▸ **Problem details**: Any images in the material are to be dropped while every line is retyped exactly.

START Source material

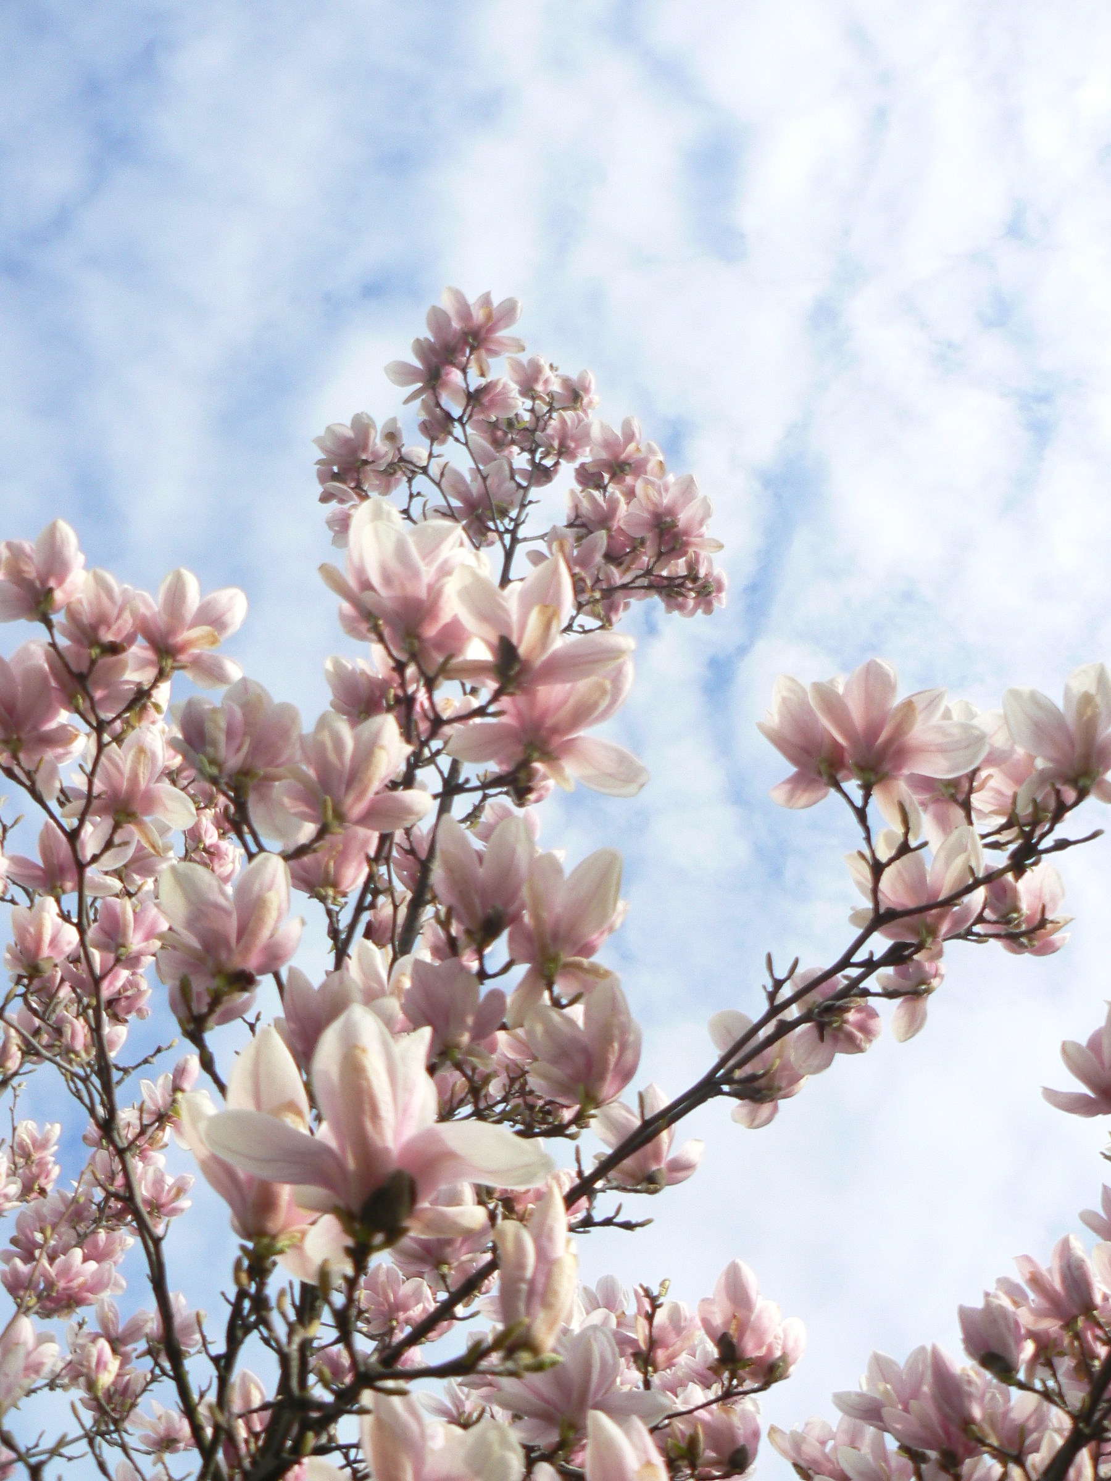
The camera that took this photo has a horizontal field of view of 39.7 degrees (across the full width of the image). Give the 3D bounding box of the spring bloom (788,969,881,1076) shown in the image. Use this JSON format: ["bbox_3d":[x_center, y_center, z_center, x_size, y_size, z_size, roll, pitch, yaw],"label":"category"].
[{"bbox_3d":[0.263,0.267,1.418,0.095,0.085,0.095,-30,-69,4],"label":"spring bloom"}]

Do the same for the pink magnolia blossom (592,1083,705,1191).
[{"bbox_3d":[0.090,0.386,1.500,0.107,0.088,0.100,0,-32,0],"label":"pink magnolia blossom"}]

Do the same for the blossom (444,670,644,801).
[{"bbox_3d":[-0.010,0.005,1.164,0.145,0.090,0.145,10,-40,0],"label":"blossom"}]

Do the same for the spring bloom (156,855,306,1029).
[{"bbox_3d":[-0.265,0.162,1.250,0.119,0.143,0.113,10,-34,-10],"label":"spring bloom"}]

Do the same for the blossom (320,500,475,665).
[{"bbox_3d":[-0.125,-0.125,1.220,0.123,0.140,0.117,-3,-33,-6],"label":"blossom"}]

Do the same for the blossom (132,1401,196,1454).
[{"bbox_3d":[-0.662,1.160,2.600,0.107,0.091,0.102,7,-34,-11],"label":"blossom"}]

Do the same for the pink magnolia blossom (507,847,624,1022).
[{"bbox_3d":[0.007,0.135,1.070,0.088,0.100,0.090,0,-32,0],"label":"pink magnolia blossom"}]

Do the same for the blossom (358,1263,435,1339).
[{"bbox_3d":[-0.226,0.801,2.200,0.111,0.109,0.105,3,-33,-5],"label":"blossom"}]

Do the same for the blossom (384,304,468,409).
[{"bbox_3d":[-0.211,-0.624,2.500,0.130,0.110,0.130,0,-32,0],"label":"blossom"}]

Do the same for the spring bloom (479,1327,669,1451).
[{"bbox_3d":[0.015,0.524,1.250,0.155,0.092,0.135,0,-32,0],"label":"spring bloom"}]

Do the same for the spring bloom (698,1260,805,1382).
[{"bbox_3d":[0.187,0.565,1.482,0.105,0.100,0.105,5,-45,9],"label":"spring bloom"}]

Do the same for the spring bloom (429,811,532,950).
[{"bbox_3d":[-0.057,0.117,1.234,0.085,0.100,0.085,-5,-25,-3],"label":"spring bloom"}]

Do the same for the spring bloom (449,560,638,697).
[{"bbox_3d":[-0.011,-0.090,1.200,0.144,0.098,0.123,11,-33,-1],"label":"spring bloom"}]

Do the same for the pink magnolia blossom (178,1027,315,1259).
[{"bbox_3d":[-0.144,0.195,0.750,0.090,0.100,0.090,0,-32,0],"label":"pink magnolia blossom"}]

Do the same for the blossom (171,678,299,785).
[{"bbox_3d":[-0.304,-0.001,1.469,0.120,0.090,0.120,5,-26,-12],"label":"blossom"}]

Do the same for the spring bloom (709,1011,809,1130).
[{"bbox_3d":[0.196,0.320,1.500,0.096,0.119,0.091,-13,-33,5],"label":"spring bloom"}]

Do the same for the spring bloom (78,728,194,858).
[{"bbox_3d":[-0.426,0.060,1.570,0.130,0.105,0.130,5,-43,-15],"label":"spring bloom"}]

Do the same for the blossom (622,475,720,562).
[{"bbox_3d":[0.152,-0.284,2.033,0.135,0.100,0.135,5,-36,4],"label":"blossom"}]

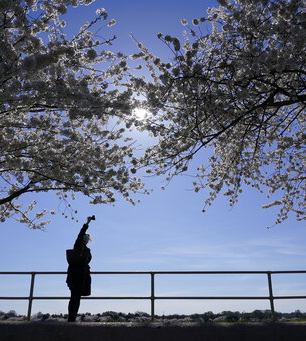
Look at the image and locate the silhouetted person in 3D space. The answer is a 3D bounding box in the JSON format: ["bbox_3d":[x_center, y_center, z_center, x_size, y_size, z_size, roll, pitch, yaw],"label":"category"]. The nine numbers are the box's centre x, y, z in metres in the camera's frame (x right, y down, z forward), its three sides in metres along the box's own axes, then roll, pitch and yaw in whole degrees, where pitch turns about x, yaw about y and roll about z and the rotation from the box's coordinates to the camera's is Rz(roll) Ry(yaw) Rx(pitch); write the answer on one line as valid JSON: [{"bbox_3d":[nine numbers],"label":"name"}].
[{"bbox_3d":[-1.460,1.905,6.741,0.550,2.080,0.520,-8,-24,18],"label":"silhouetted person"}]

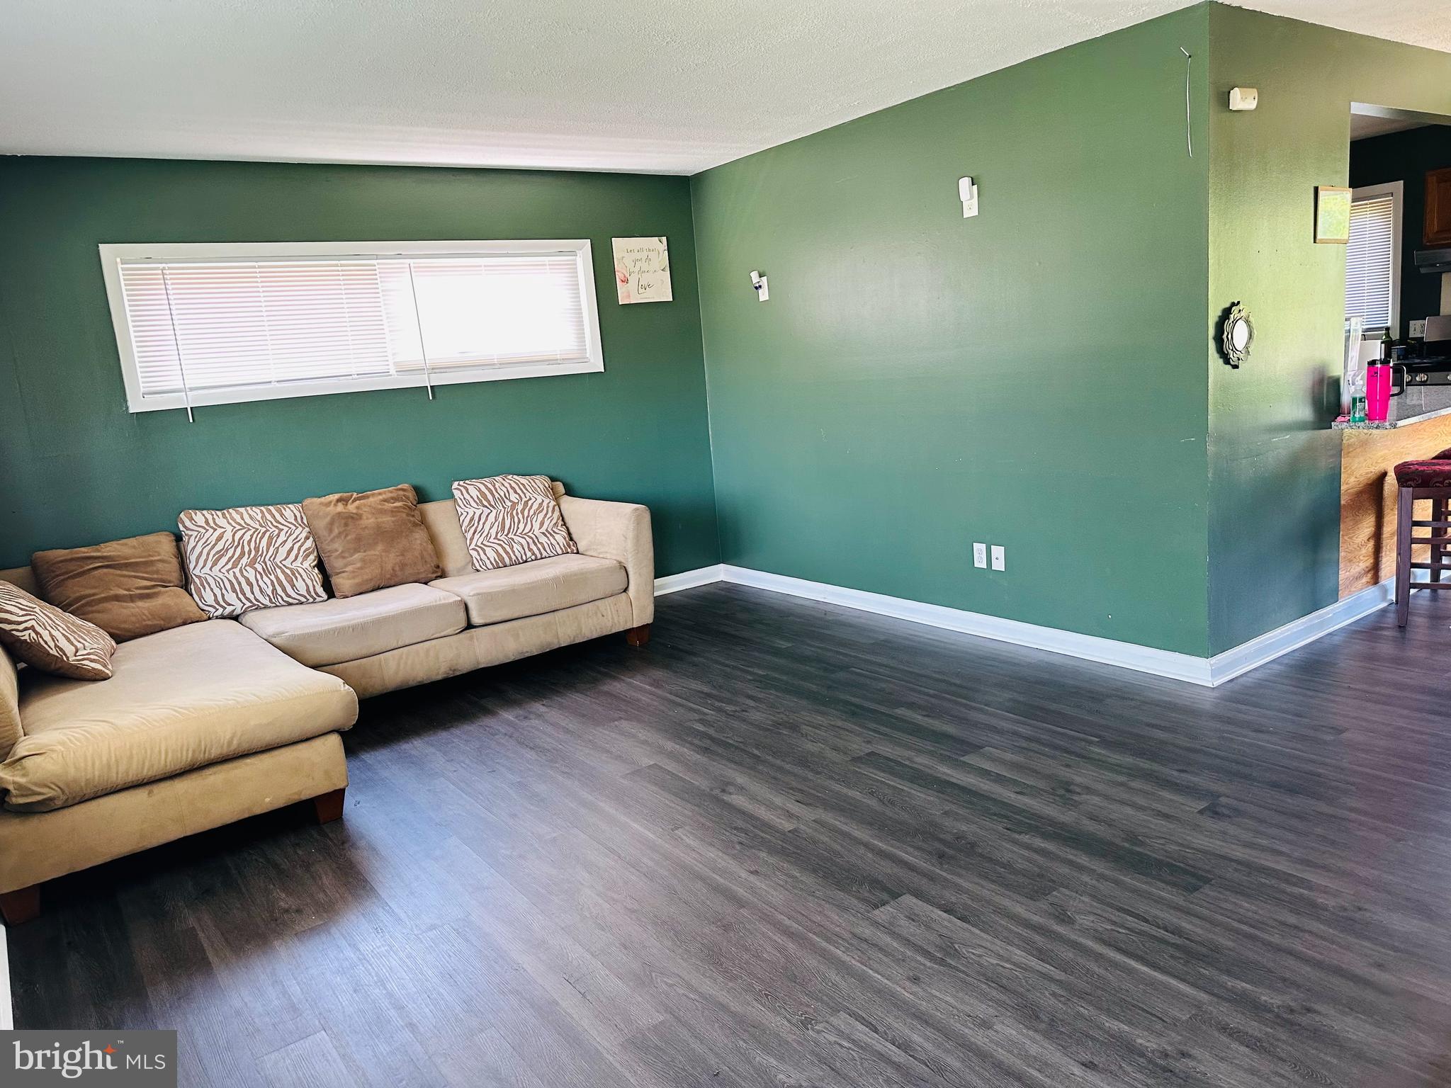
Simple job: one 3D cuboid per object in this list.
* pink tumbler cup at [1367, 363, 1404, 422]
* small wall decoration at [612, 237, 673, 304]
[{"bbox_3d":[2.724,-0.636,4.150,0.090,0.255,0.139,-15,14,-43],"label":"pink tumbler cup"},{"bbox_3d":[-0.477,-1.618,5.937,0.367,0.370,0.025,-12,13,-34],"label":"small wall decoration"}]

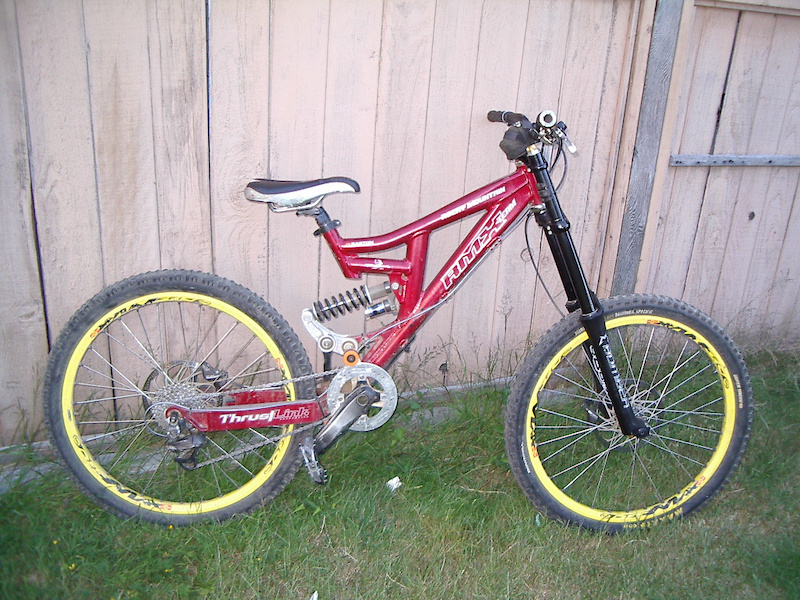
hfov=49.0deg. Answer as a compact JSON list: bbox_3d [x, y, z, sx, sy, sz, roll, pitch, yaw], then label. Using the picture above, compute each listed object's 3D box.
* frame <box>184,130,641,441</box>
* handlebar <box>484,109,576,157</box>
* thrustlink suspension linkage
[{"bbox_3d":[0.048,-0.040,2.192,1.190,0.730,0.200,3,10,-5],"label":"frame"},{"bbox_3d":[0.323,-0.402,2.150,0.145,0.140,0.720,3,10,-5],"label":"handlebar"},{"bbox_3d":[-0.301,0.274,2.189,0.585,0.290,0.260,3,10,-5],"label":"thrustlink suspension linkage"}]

END Source material

▸ **Your response**:
The camera that took this photo has a horizontal field of view of 39.7 degrees (across the full width of the image). Give the 3D bounding box of the spring bloom (788,969,881,1076) shown in the image. Use this JSON format: ["bbox_3d":[x_center, y_center, z_center, x_size, y_size, z_size, roll, pitch, yaw],"label":"category"].
[{"bbox_3d":[0.263,0.267,1.418,0.095,0.085,0.095,-30,-69,4],"label":"spring bloom"}]

Do the same for the pink magnolia blossom (592,1083,705,1191).
[{"bbox_3d":[0.090,0.386,1.500,0.107,0.088,0.100,0,-32,0],"label":"pink magnolia blossom"}]

Do the same for the blossom (444,670,644,801).
[{"bbox_3d":[-0.010,0.005,1.164,0.145,0.090,0.145,10,-40,0],"label":"blossom"}]

Do the same for the spring bloom (156,855,306,1029).
[{"bbox_3d":[-0.265,0.162,1.250,0.119,0.143,0.113,10,-34,-10],"label":"spring bloom"}]

Do the same for the blossom (320,500,475,665).
[{"bbox_3d":[-0.125,-0.125,1.220,0.123,0.140,0.117,-3,-33,-6],"label":"blossom"}]

Do the same for the blossom (132,1401,196,1454).
[{"bbox_3d":[-0.662,1.160,2.600,0.107,0.091,0.102,7,-34,-11],"label":"blossom"}]

Do the same for the pink magnolia blossom (507,847,624,1022).
[{"bbox_3d":[0.007,0.135,1.070,0.088,0.100,0.090,0,-32,0],"label":"pink magnolia blossom"}]

Do the same for the blossom (358,1263,435,1339).
[{"bbox_3d":[-0.226,0.801,2.200,0.111,0.109,0.105,3,-33,-5],"label":"blossom"}]

Do the same for the blossom (384,304,468,409).
[{"bbox_3d":[-0.211,-0.624,2.500,0.130,0.110,0.130,0,-32,0],"label":"blossom"}]

Do the same for the spring bloom (479,1327,669,1451).
[{"bbox_3d":[0.015,0.524,1.250,0.155,0.092,0.135,0,-32,0],"label":"spring bloom"}]

Do the same for the spring bloom (698,1260,805,1382).
[{"bbox_3d":[0.187,0.565,1.482,0.105,0.100,0.105,5,-45,9],"label":"spring bloom"}]

Do the same for the spring bloom (429,811,532,950).
[{"bbox_3d":[-0.057,0.117,1.234,0.085,0.100,0.085,-5,-25,-3],"label":"spring bloom"}]

Do the same for the spring bloom (449,560,638,697).
[{"bbox_3d":[-0.011,-0.090,1.200,0.144,0.098,0.123,11,-33,-1],"label":"spring bloom"}]

Do the same for the pink magnolia blossom (178,1027,315,1259).
[{"bbox_3d":[-0.144,0.195,0.750,0.090,0.100,0.090,0,-32,0],"label":"pink magnolia blossom"}]

Do the same for the blossom (171,678,299,785).
[{"bbox_3d":[-0.304,-0.001,1.469,0.120,0.090,0.120,5,-26,-12],"label":"blossom"}]

Do the same for the spring bloom (709,1011,809,1130).
[{"bbox_3d":[0.196,0.320,1.500,0.096,0.119,0.091,-13,-33,5],"label":"spring bloom"}]

Do the same for the spring bloom (78,728,194,858).
[{"bbox_3d":[-0.426,0.060,1.570,0.130,0.105,0.130,5,-43,-15],"label":"spring bloom"}]

Do the same for the blossom (622,475,720,562).
[{"bbox_3d":[0.152,-0.284,2.033,0.135,0.100,0.135,5,-36,4],"label":"blossom"}]

Look at the image and locate the silhouetted person in 3D space. The answer is a 3D bounding box in the JSON format: ["bbox_3d":[x_center, y_center, z_center, x_size, y_size, z_size, roll, pitch, yaw],"label":"category"]. The nine numbers are the box's centre x, y, z in metres in the camera's frame (x right, y down, z forward), its three sides in metres along the box's own axes, then roll, pitch and yaw in whole degrees, where pitch turns about x, yaw about y and roll about z and the rotation from the box's coordinates to the camera's is Rz(roll) Ry(yaw) Rx(pitch); write the answer on one line as valid JSON: [{"bbox_3d":[nine numbers],"label":"name"}].
[{"bbox_3d":[-1.460,1.905,6.741,0.550,2.080,0.520,-8,-24,18],"label":"silhouetted person"}]

Simple job: one 3D cuboid per object in this list.
* pink tumbler cup at [1367, 363, 1404, 422]
* small wall decoration at [612, 237, 673, 304]
[{"bbox_3d":[2.724,-0.636,4.150,0.090,0.255,0.139,-15,14,-43],"label":"pink tumbler cup"},{"bbox_3d":[-0.477,-1.618,5.937,0.367,0.370,0.025,-12,13,-34],"label":"small wall decoration"}]

hfov=49.0deg. Answer as a compact JSON list: bbox_3d [x, y, z, sx, sy, sz, roll, pitch, yaw], then label. Using the picture above, compute each listed object's 3D box.
* frame <box>184,130,641,441</box>
* handlebar <box>484,109,576,157</box>
* thrustlink suspension linkage
[{"bbox_3d":[0.048,-0.040,2.192,1.190,0.730,0.200,3,10,-5],"label":"frame"},{"bbox_3d":[0.323,-0.402,2.150,0.145,0.140,0.720,3,10,-5],"label":"handlebar"},{"bbox_3d":[-0.301,0.274,2.189,0.585,0.290,0.260,3,10,-5],"label":"thrustlink suspension linkage"}]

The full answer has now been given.